┌─ Document excerpt

AWS Redshift: FATAL: connection limit "500" exceeded for non-bootstrap users - amazon-redshift

Hope you're all okay.
We hit this limit quite often. We know there is no way to up the 500 limit of concurrent user connections in Redshift. We also know certain views (pg_user_info) provide info as to the user's actual limit.
We are looking for some answers not found in this forum plus any guidance based on your experience.
Questions:
Does recreation of the cluster with bigger EC2 instances, would yield a higher limit value?
Does adding new nodes to the existing cluster would yield a higher limit value?
From the app development perspective: What specific strategies/actions you'd recommend in order to spot or predict a situation whereby this limit will be hit?
Txs - Jimmy

Okay folks.
thanks to all who answered.

└─

### [What needs to be done]
Carry the Redshift connection-limit thread on past its final sentence. The lines that come next are separate material.

┌─ Data under study

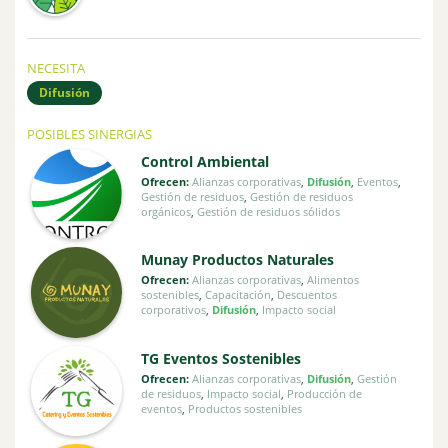
NECESITA
Difusión
POSIBLES SINERGIAS
Control Ambiental
Ofrecen:
Alianzas corporativas
,
Difusión
,
Eventos
,
Gestión de residuos
,
Gestión de residuos
orgánicos
,
Gestión de residuos sólidos
Munay Productos Naturales
Ofrecen:
Alianzas corporativas
,
Alimentos
sostenibles
,
Capacitación
,
Descuentos
corporativos
,
Difusión
,
Impacto social
TG Eventos Sostenibles
Ofrecen:
Alianzas corporativas
,
Difusión
,
Gestión
de residuos
,
Impacto social
,
Producción de
eventos
,
Productos sostenibles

└─

### [Result]
I posted a support ticket in AWS and this is the recommendation, pasting all here, it's long but I hope it works for many people running into this issue. The idea is to catch the situation before it happens:
To monitor the number of connections made to the database, you can create a cloudwatch alarm based on the Database connections metrics that will trigger a lambda function when a certain threshold is reached. This lambda function can then terminate idle connections by calling a procedure that terminates idle connections.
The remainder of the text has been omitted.